Placing People Professionally

BPC doesn’t ignore Job Hoppers

5 June 2014

Long serving employees are becoming an endangered species in a modern World characterised by: downsizing, mergers and acquisitions.

Gone are the days when we could expect to have a pile of resumes containing job for lifers. Research shows that the average employee changes jobs every 3 - 4 years, and some even more frequently.

In the past, employers could easily discard candidates with multiple short tenures on the basis that they were job hoppers, but nowadays a large proportion of the candidate pool is made up of job hoppers – and employers need to be better at analysing job hoppers in a modern context.

One of the first things that employers should do is let go of the prejudice surrounding job hoppers  - as there are many positive aspects to this type of employee;


Job hoppers can gain more experience and skills from each new environment they work in, so the more roles and different environments means increased experience. As well as this, job hoppers may have developed their relationship building skills, and be able to quickly integrate into teams and build rapport.

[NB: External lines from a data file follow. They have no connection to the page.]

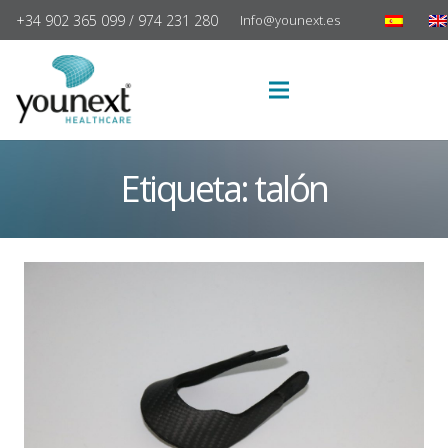
+34 902 365 099 / 974 231 280
Info@younext.es
Etiqueta:
talón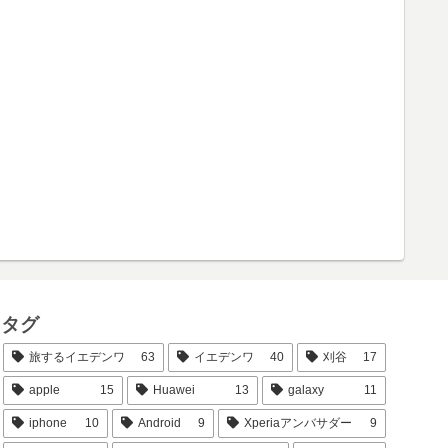
タグ
旅するイエデンワ
63
イエデンワ
40
刈谷
17
apple
15
Huawei
13
galaxy
11
iphone
10
Android
9
Xperiaアンバサダー
9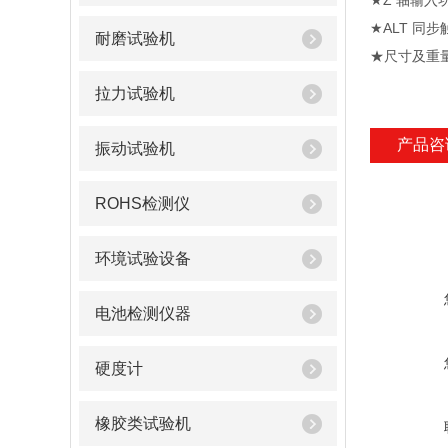
★Z 轴输入
★ALT 同步
耐磨试验机
★尺寸及重量 
拉力试验机
产品咨
振动试验机
ROHS检测仪
环境试验设备
电池检测仪器
硬度计
橡胶类试验机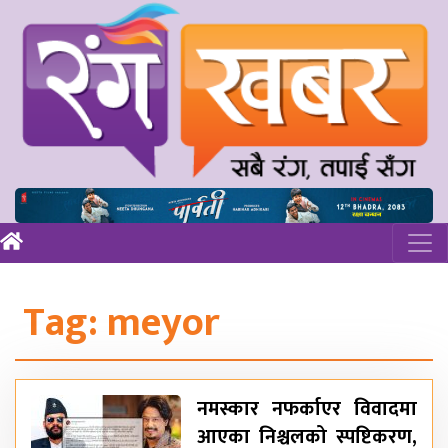
Tag:
meyor
नमस्कार नफर्काएर विवादमा
आएका निश्चलको स्पष्टिकरण,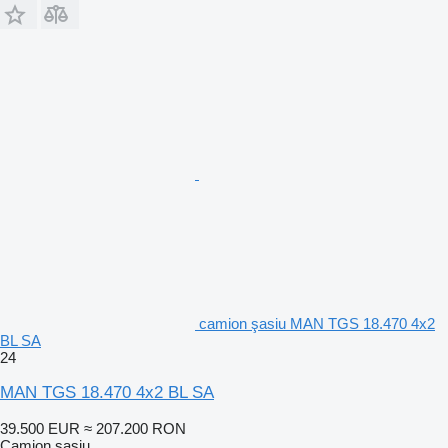
camion şasiu MAN TGS 18.470 4x2
BL SA
24
MAN TGS 18.470 4x2 BL SA
39.500 EUR
≈ 207.200 RON
Camion şasiu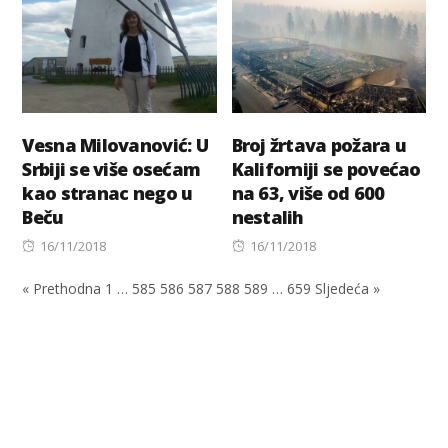
Vesna Milovanović: U
Broj žrtava požara u
Srbiji se više osećam
Kaliforniji se povećao
kao stranac nego u
na 63, više od 600
Beču
nestalih
Posted
Posted
16/11/2018
16/11/2018
on
on
« Prethodna
1
…
585
586
587
588
589
…
659
Sljedeća »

Signs of ambition and high achievement

Job hopping can also be a sign of ambition. Previously and especially in larger companies, career progression could be done from your office chair. Climbing the corporate ladder meant going upstairs to the next floor. But, in today’s environment not only are employees more ambitious, (largely due to a harsher economic climate), many employers and jobs don’t have the advancement opportunities and if an employee wants to progress they need to change companies. So job hopping can show initiative and a willingness to progress.

Not afraid to take a risk

Job hopping can also show that a candidate is courageous and not afraid to take a risk. Many employees stay in roles they are not happy with because it’s the path of least resistance and they are not comfortable with the risks associated with moving. Job hoppers are often bold enough to take the risk of making the move. It means they may be more flexible and may be prepared to take on new roles in your company.

There is an obvious criticism of job hoppers - in that they may be unsettled and aimless, but many people go through a phase in their career when they are simply searching for the right role and this is commonly seen at the start of one’s career. So, don’t frown too hard on candidates who change roles very frequently in the first five years as they may just be looking for the right fit – and who knows your company could be it. This can also happen to candidates who are in career transition. Buxton Pratt Consulting will interview these candidates closely to ensure your role is right for them.

Also, don’t overlook the fact that job hopping could be simply as a result of the difficult climate – and the job hopping may have largely been out of their control, e.g. relocation, redundancy, mergers and acquisitions, reduction in permanent contracts, etc. In these circumstances, job hopping does not necessarily suggest a lack of commitment or focus, which means they can still be an asset to your business.

Therefore it’s no longer suitable for employers to immediately consign job hoppers to the resume bin, as job hoppers characterise our industry and employers need to be able to understand and assess job hoppers in the context of their individual circumstances and then appoint the candidate most suited to the role.